Cost Questions to Ask Your Vet

Bring these questions to your vet appointment to get the most out of your visit.

  1. You can ask your vet whether this looks mild enough for outpatient care or whether hospitalization is the safer option.
  2. You can ask your vet which tests are most useful first, such as a fecal exam, and which can wait if the budget is limited.
  3. You can ask your vet for an itemized estimate that separates the exam, farm call, diagnostics, fluids, and medications.
  4. You can ask your vet whether bringing the goat to the clinic would lower the total cost range compared with a house or farm call.
  5. You can ask your vet what signs of dehydration or weakness would mean the goat needs to come back immediately.
  6. You can ask your vet which treatments can be safely done at home, including oral electrolytes, feeding support, and monitoring.
  7. You can ask your vet whether the rest of the herd should be checked or treated if coccidia, parasites, or an infectious cause is suspected.
  8. You can ask your vet what prevention steps may reduce future scours costs, especially for kids during high-risk periods.

Is It Worth the Cost?

In many cases, yes. Scours can look minor at first, but goats can dehydrate fast, especially kids. Early treatment may prevent a much larger bill later. A modest visit for an exam, fecal testing, and fluids can be far more manageable than emergency care after a goat becomes weak, cold, or unable to stand.

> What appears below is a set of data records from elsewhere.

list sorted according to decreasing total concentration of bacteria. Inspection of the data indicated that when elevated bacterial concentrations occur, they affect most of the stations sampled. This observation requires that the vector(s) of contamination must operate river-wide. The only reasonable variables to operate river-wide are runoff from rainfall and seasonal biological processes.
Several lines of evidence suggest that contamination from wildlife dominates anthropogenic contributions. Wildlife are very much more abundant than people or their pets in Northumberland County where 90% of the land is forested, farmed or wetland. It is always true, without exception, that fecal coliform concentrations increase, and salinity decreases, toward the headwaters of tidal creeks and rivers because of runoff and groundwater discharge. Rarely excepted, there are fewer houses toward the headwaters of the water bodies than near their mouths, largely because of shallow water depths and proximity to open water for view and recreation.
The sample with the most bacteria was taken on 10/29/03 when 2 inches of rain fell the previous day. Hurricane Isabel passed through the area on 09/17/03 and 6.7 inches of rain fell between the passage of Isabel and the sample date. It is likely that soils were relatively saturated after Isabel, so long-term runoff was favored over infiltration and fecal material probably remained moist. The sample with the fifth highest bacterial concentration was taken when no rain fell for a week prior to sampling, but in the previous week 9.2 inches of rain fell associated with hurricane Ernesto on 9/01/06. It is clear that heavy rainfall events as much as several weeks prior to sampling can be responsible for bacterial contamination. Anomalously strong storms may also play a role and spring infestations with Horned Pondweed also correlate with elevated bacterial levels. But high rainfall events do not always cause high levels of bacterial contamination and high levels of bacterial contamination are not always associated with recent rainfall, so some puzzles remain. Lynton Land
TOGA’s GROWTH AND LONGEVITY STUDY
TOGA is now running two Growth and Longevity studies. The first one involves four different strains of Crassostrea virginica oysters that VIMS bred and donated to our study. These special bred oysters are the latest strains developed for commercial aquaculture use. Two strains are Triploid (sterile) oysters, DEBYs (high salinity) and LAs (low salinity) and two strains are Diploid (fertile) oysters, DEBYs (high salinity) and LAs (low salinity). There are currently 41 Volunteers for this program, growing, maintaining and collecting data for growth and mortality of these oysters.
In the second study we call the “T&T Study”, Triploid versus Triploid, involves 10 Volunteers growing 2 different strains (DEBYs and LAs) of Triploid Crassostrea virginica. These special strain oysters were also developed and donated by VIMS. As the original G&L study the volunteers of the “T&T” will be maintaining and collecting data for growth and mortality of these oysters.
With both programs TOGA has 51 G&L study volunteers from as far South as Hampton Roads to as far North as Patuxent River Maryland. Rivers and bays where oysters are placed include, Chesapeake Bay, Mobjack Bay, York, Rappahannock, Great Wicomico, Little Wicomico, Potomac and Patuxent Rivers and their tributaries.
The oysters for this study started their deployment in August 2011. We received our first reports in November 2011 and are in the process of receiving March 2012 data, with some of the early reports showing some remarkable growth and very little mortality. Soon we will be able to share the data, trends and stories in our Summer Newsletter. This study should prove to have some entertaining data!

Treatment is often most worthwhile when it helps your vet identify the cause and match care to the goat's condition. Diarrhea tied to coccidiosis, parasites, feeding problems, or bacterial overgrowth may need very different plans. Paying for the right first steps can shorten illness, reduce weight loss, and lower the chance of losing the animal or facing a herd-wide problem.

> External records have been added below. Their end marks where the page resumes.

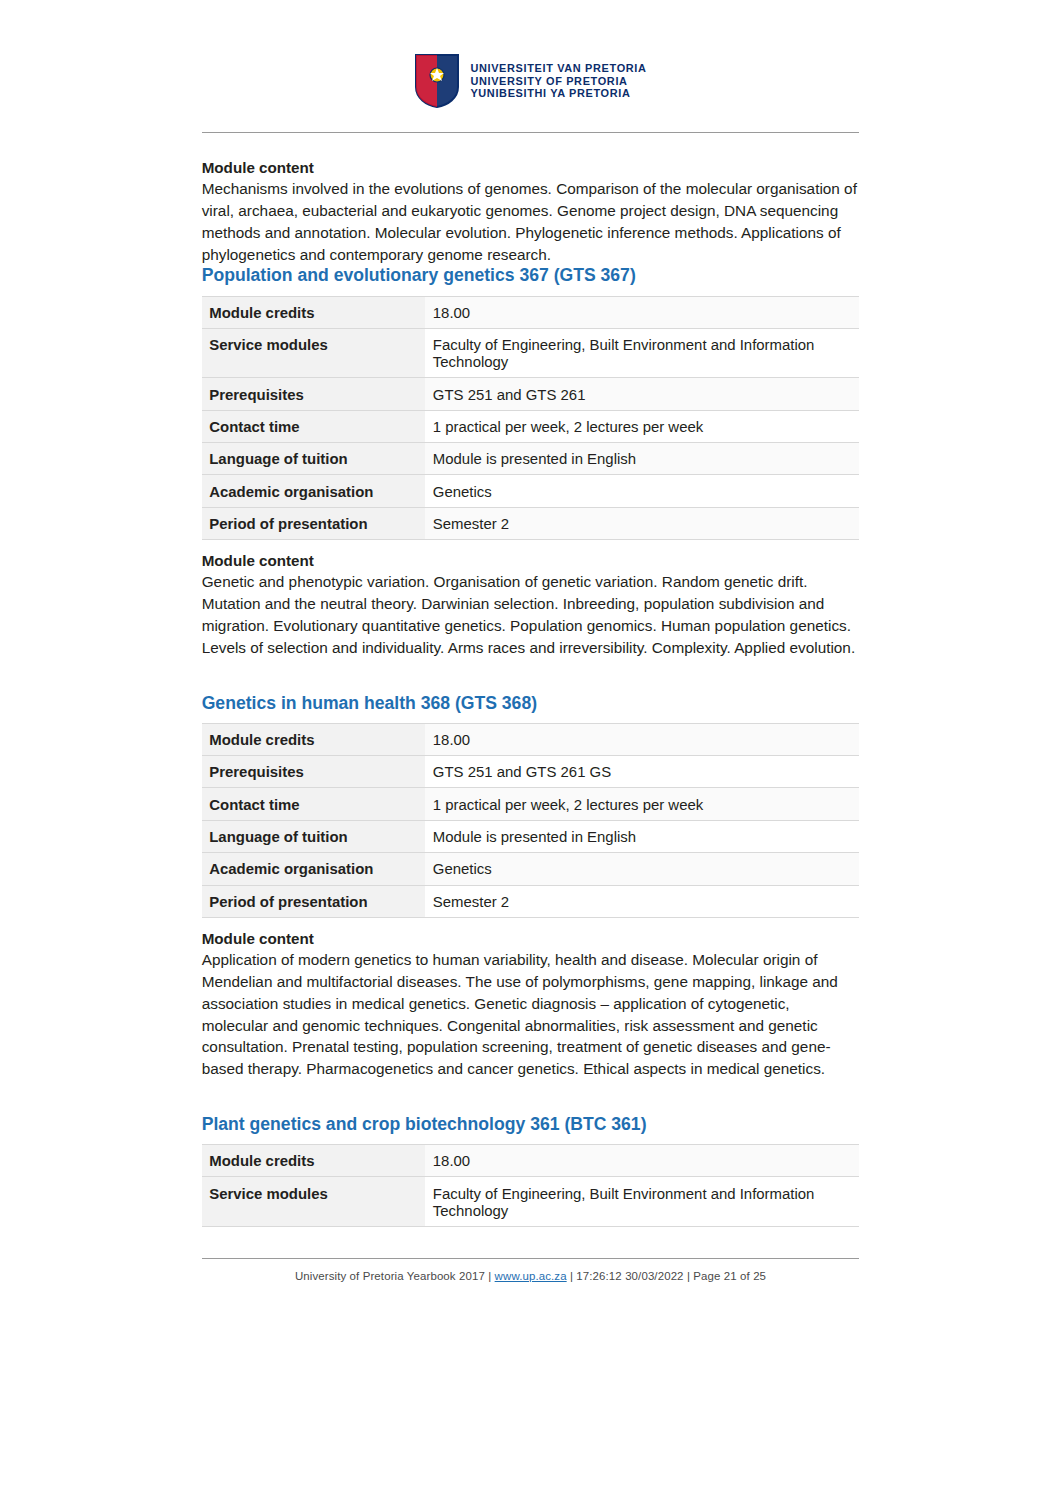Universiteit van Pretoria University of Pretoria Yunibesithi ya Pretoria
Module content
Mechanisms involved in the evolutions of genomes. Comparison of the molecular organisation of viral, archaea, eubacterial and eukaryotic genomes. Genome project design, DNA sequencing methods and annotation. Molecular evolution. Phylogenetic inference methods. Applications of phylogenetics and contemporary genome research.
Population and evolutionary genetics 367 (GTS 367)
| Module credits | 18.00 |
| Service modules | Faculty of Engineering, Built Environment and Information Technology |
| Prerequisites | GTS 251 and GTS 261 |
| Contact time | 1 practical per week, 2 lectures per week |
| Language of tuition | Module is presented in English |
| Academic organisation | Genetics |
| Period of presentation | Semester 2 |
Module content
Genetic and phenotypic variation. Organisation of genetic variation. Random genetic drift. Mutation and the neutral theory. Darwinian selection. Inbreeding, population subdivision and migration. Evolutionary quantitative genetics. Population genomics. Human population genetics. Levels of selection and individuality. Arms races and irreversibility. Complexity. Applied evolution.
Genetics in human health 368 (GTS 368)
| Module credits | 18.00 |
| Prerequisites | GTS 251 and GTS 261 GS |
| Contact time | 1 practical per week, 2 lectures per week |
| Language of tuition | Module is presented in English |
| Academic organisation | Genetics |
| Period of presentation | Semester 2 |
Module content
Application of modern genetics to human variability, health and disease. Molecular origin of Mendelian and multifactorial diseases. The use of polymorphisms, gene mapping, linkage and association studies in medical genetics. Genetic diagnosis – application of cytogenetic, molecular and genomic techniques. Congenital abnormalities, risk assessment and genetic consultation. Prenatal testing, population screening, treatment of genetic diseases and gene-based therapy. Pharmacogenetics and cancer genetics. Ethical aspects in medical genetics.
Plant genetics and crop biotechnology 361 (BTC 361)
| Module credits | 18.00 |
| Service modules | Faculty of Engineering, Built Environment and Information Technology |
University of Pretoria Yearbook 2017 | www.up.ac.za | 17:26:12 30/03/2022 | Page 21 of 25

That said, there is not one single right spending level for every family or every goat. Conservative, standard, and advanced care each have a place. The best choice depends on the goat's age, severity of illness, production role, emotional value, herd risk, and your budget. Your vet can help you decide which option is medically reasonable and financially sustainable.

See your vet immediately if a goat with scours is very young, stops nursing, has bloody diarrhea, seems depressed, is grinding teeth, feels cold, or cannot stay hydrated. In those cases, waiting to save money often increases both medical risk and the final cost range.